> YOUR GOAL
Lay out the text lines from all the records below as a Markdown table with two columns, "Row" for the row number and "Text line" for the line. Leave out the pictures and any blank lines.

[Page-level text extractions]
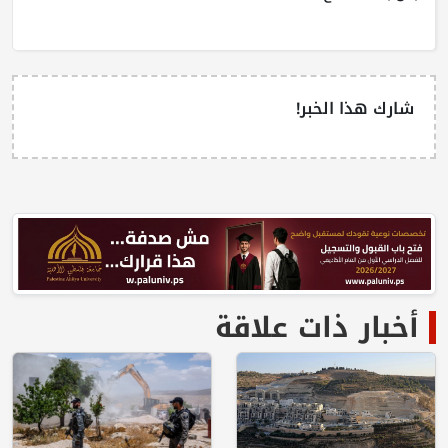
شارك هذا الخبر!
أخبار ذات علاقة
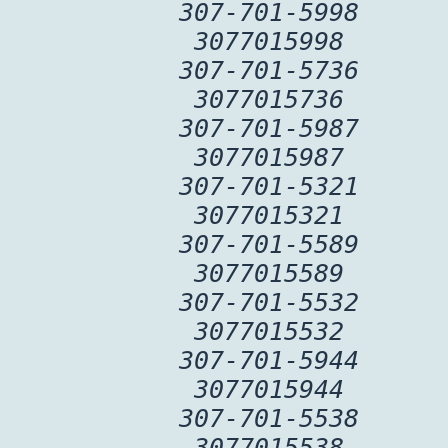
307-701-5998
3077015998
307-701-5736
3077015736
307-701-5987
3077015987
307-701-5321
3077015321
307-701-5589
3077015589
307-701-5532
3077015532
307-701-5944
3077015944
307-701-5538
3077015538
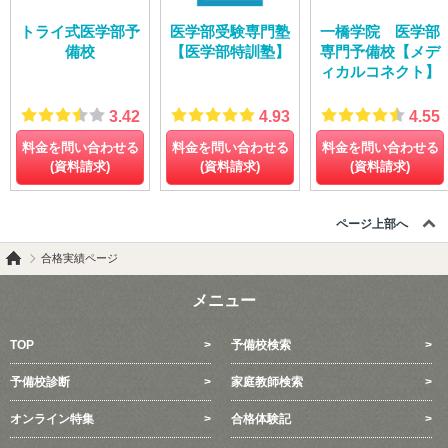
トライ式医学部予
医学部受験専門塾
一橋学院 医学部
備校
【医学部特訓塾】
専門予備校【メデ
ィカルコネクト】
3.42
4.93
4.55
料金を問い合わせる
料金を問い合わせる
料金を問い合わせる
(資料請求)
(資料請求)
(資料請求)
ページ上部へ
合格実績ページ
メニュー
TOP
予備校検索
予備校診断
家庭教師検索
オンライン特集
合格体験記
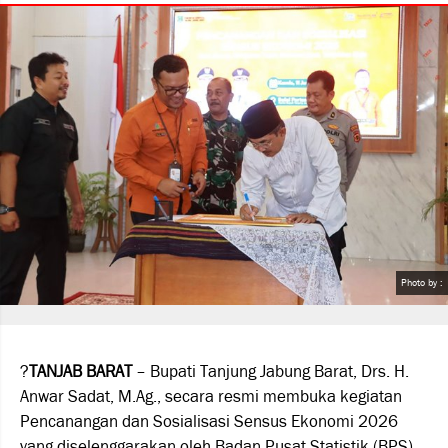
Photo by :
?
TANJAB BARAT
– Bupati Tanjung Jabung Barat, Drs. H.
Anwar Sadat, M.Ag., secara resmi membuka kegiatan
Pencanangan dan Sosialisasi Sensus Ekonomi 2026
yang diselenggarakan oleh Badan Pusat Statistik (BPS)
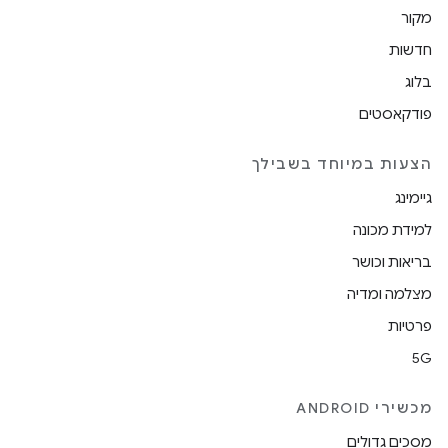
מקור
חדשות
בלוג
פודקאסטים
הצעות במיוחד בשבילך
גיימינג
למידת מכונה
בריאות וכושר
מצלמה ומדיה
פרטיות
5G
מכשירי ANDROID
מסכים גדולים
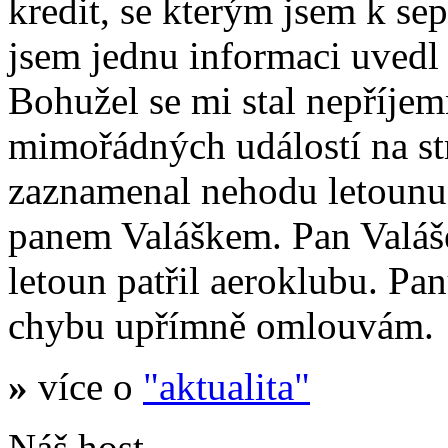
kredit, se kterým jsem k se
jsem jednu informaci uvedl
Bohužel se mi stal nepříje
mimořádných událostí na s
zaznamenal nehodu letoun
panem Valáškem. Pan Valáš
letoun patřil aeroklubu. Pa
chybu upřímně omlouvám.
»
více o
"aktualita"
Náš host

> RESPONSE FOR THIS EXERCISE
| Row | Text line |
|---|---|
| 1 | شارك هذا الخبر! |
| 2 | أخبار ذات علاقة |
| 3 | 307-701-5998 |
| 4 | 3077015998 |
| 5 | 307-701-5736 |
| 6 | 3077015736 |
| 7 | 307-701-5987 |
| 8 | 3077015987 |
| 9 | 307-701-5321 |
| 10 | 3077015321 |
| 11 | 307-701-5589 |
| 12 | 3077015589 |
| 13 | 307-701-5532 |
| 14 | 3077015532 |
| 15 | 307-701-5944 |
| 16 | 3077015944 |
| 17 | 307-701-5538 |
| 18 | 3077015538 |
| 19 | トライ式医学部予 |
| 20 | 医学部受験専門塾 |
| 21 | 一橋学院 医学部 |
| 22 | 備校 |
| 23 | 【医学部特訓塾】 |
| 24 | 専門予備校【メデ |
| 25 | ィカルコネクト】 |
| 26 | 3.42 |
| 27 | 4.93 |
| 28 | 4.55 |
| 29 | 料金を問い合わせる |
| 30 | 料金を問い合わせる |
| 31 | 料金を問い合わせる |
| 32 | (資料請求) |
| 33 | (資料請求) |
| 34 | (資料請求) |
| 35 | ページ上部へ |
| 36 | 合格実績ページ |
| 37 | メニュー |
| 38 | TOP |
| 39 | 予備校検索 |
| 40 | 予備校診断 |
| 41 | 家庭教師検索 |
| 42 | オンライン特集 |
| 43 | 合格体験記 |
| 44 | Photo by : |
| 45 | ? |
| 46 | TANJAB BARAT |
| 47 | – Bupati Tanjung Jabung Barat, Drs. H. |
| 48 | Anwar Sadat, M.Ag., secara resmi membuka kegiatan |
| 49 | Pencanangan dan Sosialisasi Sensus Ekonomi 2026 |
| 50 | yang diselenggarakan oleh Badan Pusat Statistik (BPS) |
| 51 | מקור |
| 52 | חדשות |
| 53 | בלוג |
| 54 | פודקאסטים |
| 55 | הצעות במיוחד בשבילך |
| 56 | גיימינג |
| 57 | למידת מכונה |
| 58 | בריאות וכושר |
| 59 | מצלמה ומדיה |
| 60 | פרטיות |
| 61 | 5G |
| 62 | מכשירי ANDROID |
| 63 | מסכים גדולים |
| 64 | kredit, se kterým jsem k se |
| 65 | jsem jednu informaci uvedl |
| 66 | Bohužel se mi stal nepříje |
| 67 | mimořádných událostí na s |
| 68 | zaznamenal nehodu letoun |
| 69 | panem Valáškem. Pan Valáš |
| 70 | letoun patřil aeroklubu. Pa |
| 71 | chybu upřímně omlouvám. |
| 72 | » |
| 73 | více o |
| 74 | "aktualita" |
| 75 | Náš host |